IETF working groups produce standards that vendors and users may or may not choose to employ. Ultimately, irrespective of whether we produce use cases or business cases for the work we do, the marketplace will decide if the standards are beneficial and relevant. Thus the value of the added documentation burden that Todd suggested is not clear. (The inclusion of rationale in standards is often a good idea, if it does not make the document too long or too hard to read. The PKIX Roadmap document is intended to capture much of the rationale and arguments associated with the development of PKIX standards. This is more than most WGs do in this respect.)

The IETF imposes certain requirements for advancement of documents in the standards process and it is not obvious that the PKIX WG is unique in a fashion that requires or motivates deviation from the procedures by which the rest of the IETF operates, in this regard.

We make decisions about the potential utility of a proposed work item when we adopt the item for the WG, e.g., add it to the charter. This decision ultimately rests with the WG chairs, who decide based on WG list discussions and based on their experience. I am aware of no precedent in the IETF that requires the sort of documentation Todd has suggested as a normal part of developing IETF standards, and thus I do not envision adopting this proposal as part of the charter for PKIX. I submitted the revised PKIX charter to the Security Areas directors several weeks ago and when they approve it, it will be posted to the IETF web site.
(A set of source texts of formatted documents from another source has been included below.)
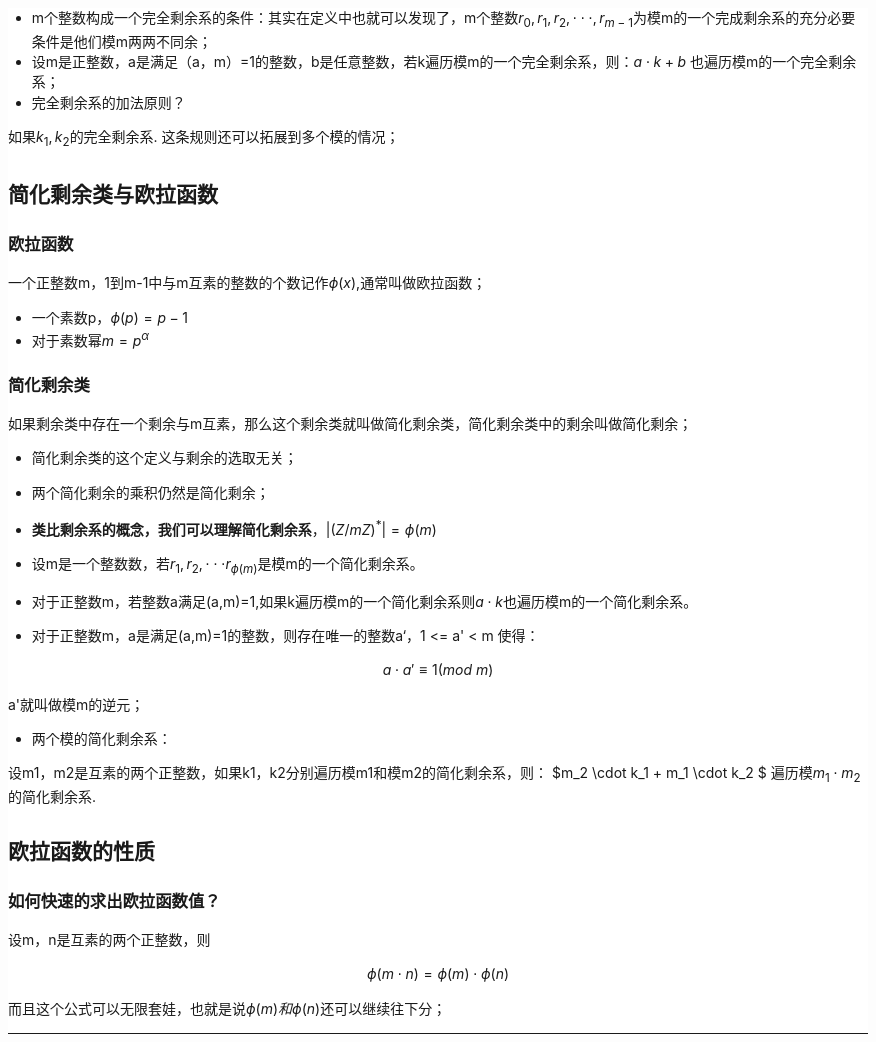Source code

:- m个整数构成一个完全剩余系的条件：其实在定义中也就可以发现了，m个整数$r_0,r_1,r_2, \cdot \cdot \cdot ,r_{m-1}$为模m的一个完成剩余系的充分必要条件是他们模m两两不同余；
- 设m是正整数，a是满足（a，m）=1的整数，b是任意整数，若k遍历模m的一个完全剩余系，则：$a \cdot k+ b$ 也遍历模m的一个完全剩余系；
- 完全剩余系的加法原则？

如果$k_1,k_2$的完全剩余系. 这条规则还可以拓展到多个模的情况；

## 简化剩余类与欧拉函数

### 欧拉函数

一个正整数m，1到m-1中与m互素的整数的个数记作$\phi(x)$,通常叫做欧拉函数；

- 一个素数p，$\phi(p)=p-1$
- 对于素数幂$m=p^{\alpha}$

### 简化剩余类

如果剩余类中存在一个剩余与m互素，那么这个剩余类就叫做简化剩余类，简化剩余类中的剩余叫做简化剩余；

- 简化剩余类的这个定义与剩余的选取无关；
- 两个简化剩余的乘积仍然是简化剩余；

- **类比剩余系的概念，我们可以理解简化剩余系**，$|(Z/mZ)^*|=\phi(m)$

- 设m是一个整数数，若$r_1,r_2, \cdot \cdot \cdot r_{\phi(m)}$是模m的一个简化剩余系。

- 对于正整数m，若整数a满足(a,m)=1,如果k遍历模m的一个简化剩余系则$a \cdot k$也遍历模m的一个简化剩余系。

- 对于正整数m，a是满足(a,m)=1的整数，则存在唯一的整数a‘，1 <= a' < m 使得：

$$
  a \cdot a' \equiv 1(mod \ m)
$$

  a'就叫做模m的逆元；

- 两个模的简化剩余系：

设m1，m2是互素的两个正整数，如果k1，k2分别遍历模m1和模m2的简化剩余系，则：
$m_2 \cdot k_1 + m_1 \cdot k_2	$
遍历模$m_1 \cdot m_2$的简化剩余系.

## 欧拉函数的性质

### 如何快速的求出欧拉函数值？

设m，n是互素的两个正整数，则

$$
\phi(m \cdot n)=\phi(m) \cdot \phi(n)
$$

而且这个公式可以无限套娃，也就是说$\phi(m)和\phi(n)$还可以继续往下分；

---
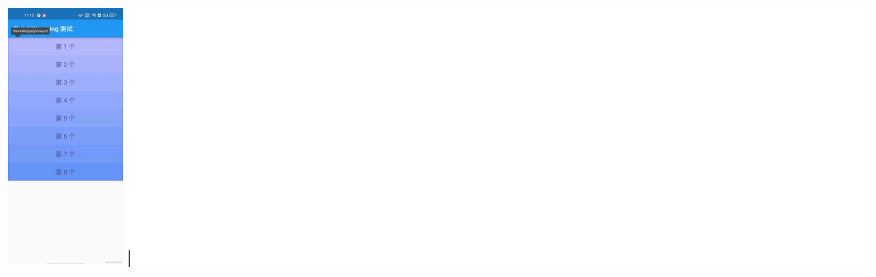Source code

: <img src="assets/f0e68c2503694439bfe449db76ec93a0tplv-k3u1fbpfcp-jj-mark1512000q75.webp" alt="img" style="zoom:25%;" /> |
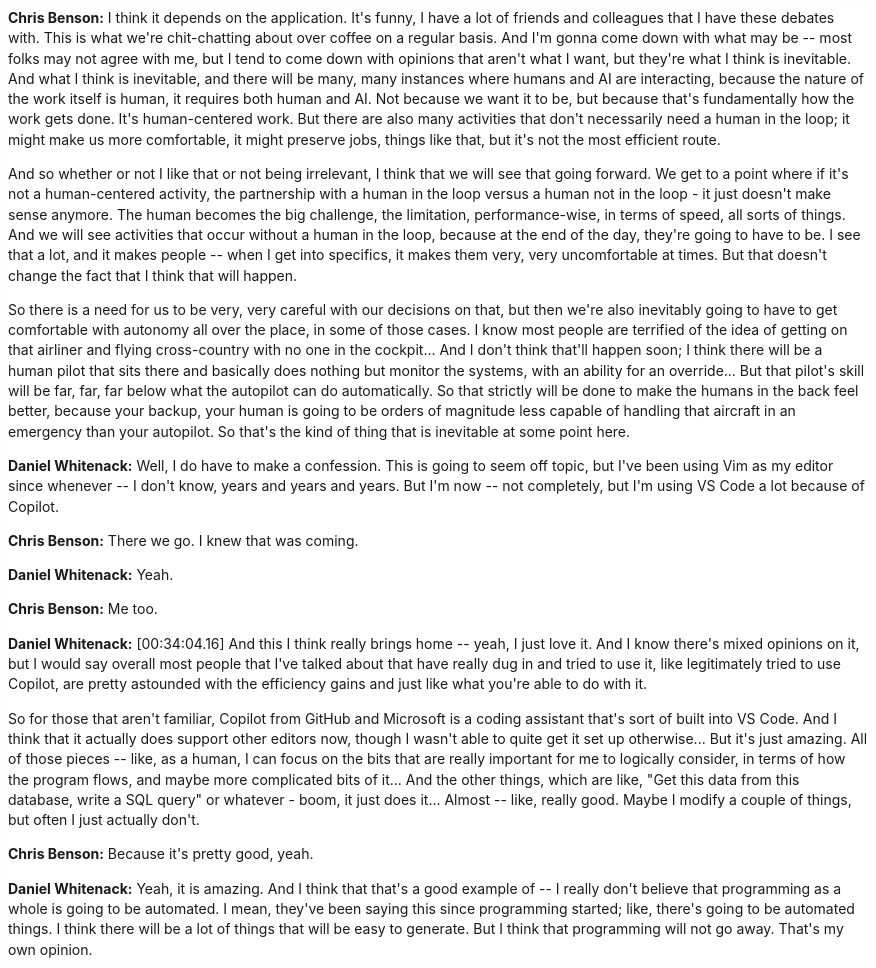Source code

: **Chris Benson:** I think it depends on the application. It's funny, I have a lot of friends and colleagues that I have these debates with. This is what we're chit-chatting about over coffee on a regular basis. And I'm gonna come down with what may be -- most folks may not agree with me, but I tend to come down with opinions that aren't what I want, but they're what I think is inevitable. And what I think is inevitable, and there will be many, many instances where humans and AI are interacting, because the nature of the work itself is human, it requires both human and AI. Not because we want it to be, but because that's fundamentally how the work gets done. It's human-centered work. But there are also many activities that don't necessarily need a human in the loop; it might make us more comfortable, it might preserve jobs, things like that, but it's not the most efficient route.

And so whether or not I like that or not being irrelevant, I think that we will see that going forward. We get to a point where if it's not a human-centered activity, the partnership with a human in the loop versus a human not in the loop - it just doesn't make sense anymore. The human becomes the big challenge, the limitation, performance-wise, in terms of speed, all sorts of things. And we will see activities that occur without a human in the loop, because at the end of the day, they're going to have to be. I see that a lot, and it makes people -- when I get into specifics, it makes them very, very uncomfortable at times. But that doesn't change the fact that I think that will happen.

So there is a need for us to be very, very careful with our decisions on that, but then we're also inevitably going to have to get comfortable with autonomy all over the place, in some of those cases. I know most people are terrified of the idea of getting on that airliner and flying cross-country with no one in the cockpit... And I don't think that'll happen soon; I think there will be a human pilot that sits there and basically does nothing but monitor the systems, with an ability for an override... But that pilot's skill will be far, far, far below what the autopilot can do automatically. So that strictly will be done to make the humans in the back feel better, because your backup, your human is going to be orders of magnitude less capable of handling that aircraft in an emergency than your autopilot. So that's the kind of thing that is inevitable at some point here.

**Daniel Whitenack:** Well, I do have to make a confession. This is going to seem off topic, but I've been using Vim as my editor since whenever -- I don't know, years and years and years. But I'm now -- not completely, but I'm using VS Code a lot because of Copilot.

**Chris Benson:** There we go. I knew that was coming.

**Daniel Whitenack:** Yeah.

**Chris Benson:** Me too.

**Daniel Whitenack:** \[00:34:04.16\] And this I think really brings home -- yeah, I just love it. And I know there's mixed opinions on it, but I would say overall most people that I've talked about that have really dug in and tried to use it, like legitimately tried to use Copilot, are pretty astounded with the efficiency gains and just like what you're able to do with it.

So for those that aren't familiar, Copilot from GitHub and Microsoft is a coding assistant that's sort of built into VS Code. And I think that it actually does support other editors now, though I wasn't able to quite get it set up otherwise... But it's just amazing. All of those pieces -- like, as a human, I can focus on the bits that are really important for me to logically consider, in terms of how the program flows, and maybe more complicated bits of it... And the other things, which are like, "Get this data from this database, write a SQL query" or whatever - boom, it just does it... Almost -- like, really good. Maybe I modify a couple of things, but often I just actually don't.

**Chris Benson:** Because it's pretty good, yeah.

**Daniel Whitenack:** Yeah, it is amazing. And I think that that's a good example of -- I really don't believe that programming as a whole is going to be automated. I mean, they've been saying this since programming started; like, there's going to be automated things. I think there will be a lot of things that will be easy to generate. But I think that programming will not go away. That's my own opinion.
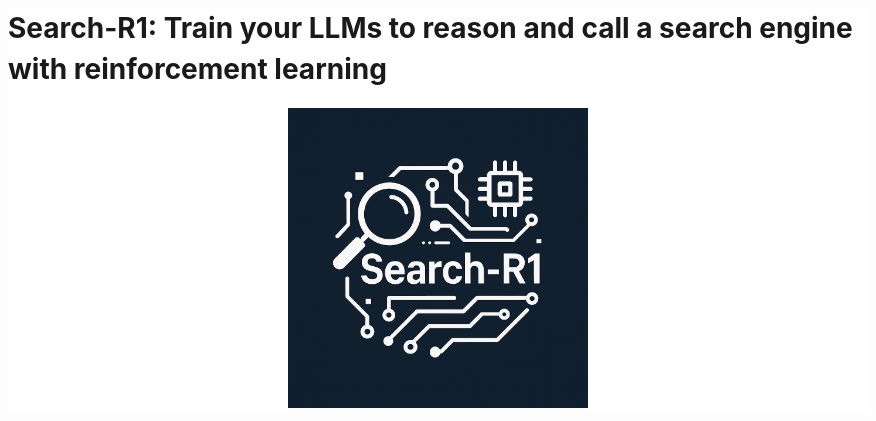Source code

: # Search-R1: Train your LLMs to reason and call a search engine with reinforcement learning

<div align="center">
  <img src="public/logo.png" alt="logo" width="300"/>
</div>
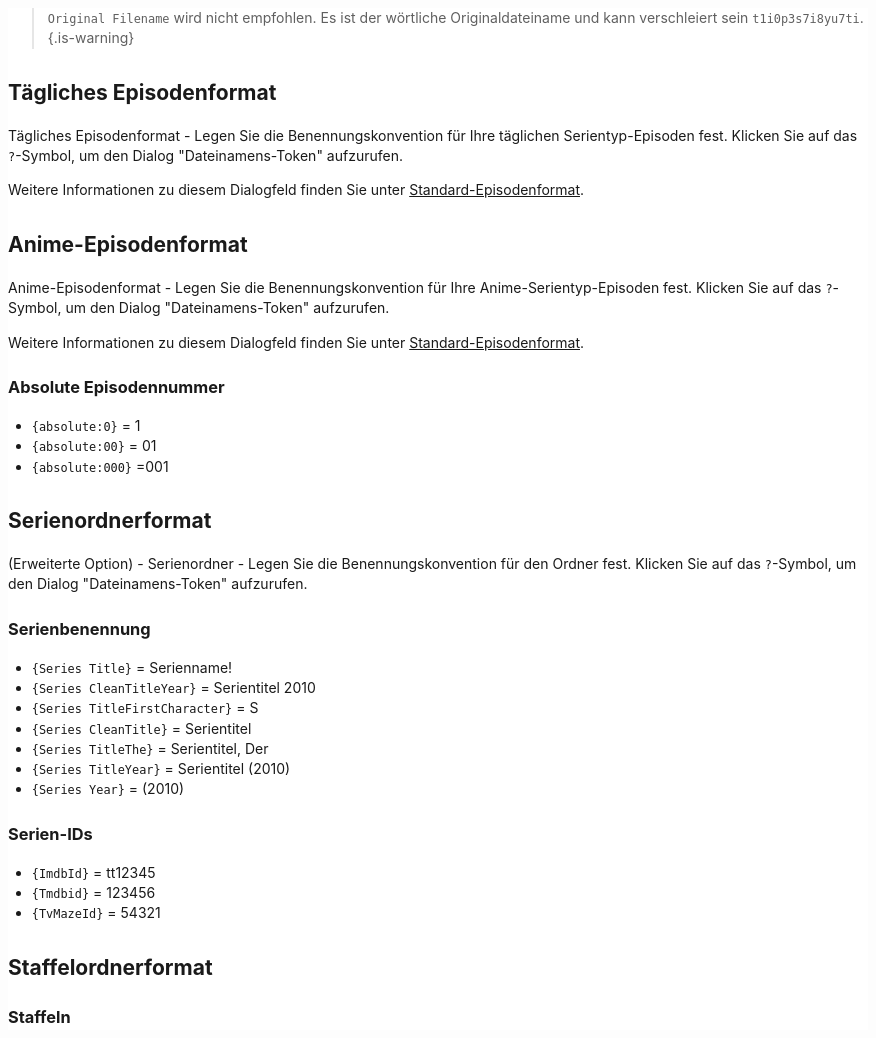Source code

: >`Original Filename` wird nicht empfohlen. Es ist der wörtliche Originaldateiname und kann verschleiert sein `t1i0p3s7i8yu7ti`.
{.is-warning}

## Tägliches Episodenformat

Tägliches Episodenformat - Legen Sie die Benennungskonvention für Ihre täglichen Serientyp-Episoden fest. Klicken Sie auf das `?`-Symbol, um den Dialog "Dateinamens-Token" aufzurufen.

Weitere Informationen zu diesem Dialogfeld finden Sie unter [Standard-Episodenformat](/sonarr/settings#standard-episode-format).

## Anime-Episodenformat

Anime-Episodenformat - Legen Sie die Benennungskonvention für Ihre Anime-Serientyp-Episoden fest. Klicken Sie auf das `?`-Symbol, um den Dialog "Dateinamens-Token" aufzurufen.

Weitere Informationen zu diesem Dialogfeld finden Sie unter [Standard-Episodenformat](/sonarr/settings#standard-episode-format).

### Absolute Episodennummer

- `{absolute:0}` = 1
- `{absolute:00}` = 01
- `{absolute:000}` =001

## Serienordnerformat

(Erweiterte Option) - Serienordner - Legen Sie die Benennungskonvention für den Ordner fest. Klicken Sie auf das `?`-Symbol, um den Dialog "Dateinamens-Token" aufzurufen.

### Serienbenennung

- `{Series Title}` = Serienname!
- `{Series CleanTitleYear}` = Serientitel 2010
- `{Series TitleFirstCharacter}` = S
- `{Series CleanTitle}` = Serientitel
- `{Series TitleThe}` = Serientitel, Der
- `{Series TitleYear}` = Serientitel (2010)
- `{Series Year}` = (2010)

### Serien-IDs

- `{ImdbId}` = tt12345
- `{Tmdbid}` = 123456
- `{TvMazeId}` = 54321

## Staffelordnerformat

### Staffeln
The discussion that has taken place under the subject heading has been very wide ranging. Much of the discussion centered on "what's wrong with PKI." This discussion often failed to make the critical distinction between problems associated with implementations of PKI technology, problems with specific PKI models, and problems with PKI standards. This WG is not responsible for broken implementations. We are not responsible for marketing hype claiming that PKI is a panacea. We are not responsible for the ways in which people may choose to use PKI technology, which may be a bad fit for their businesses. We are responsible for creating standards that are technically accurate, comprehensible, and which we believe address some non-trivial range of problems associated with reasonable uses of PKI technology in the Internet. This is a sufficiently difficult task that we are probably well advised to focus on it.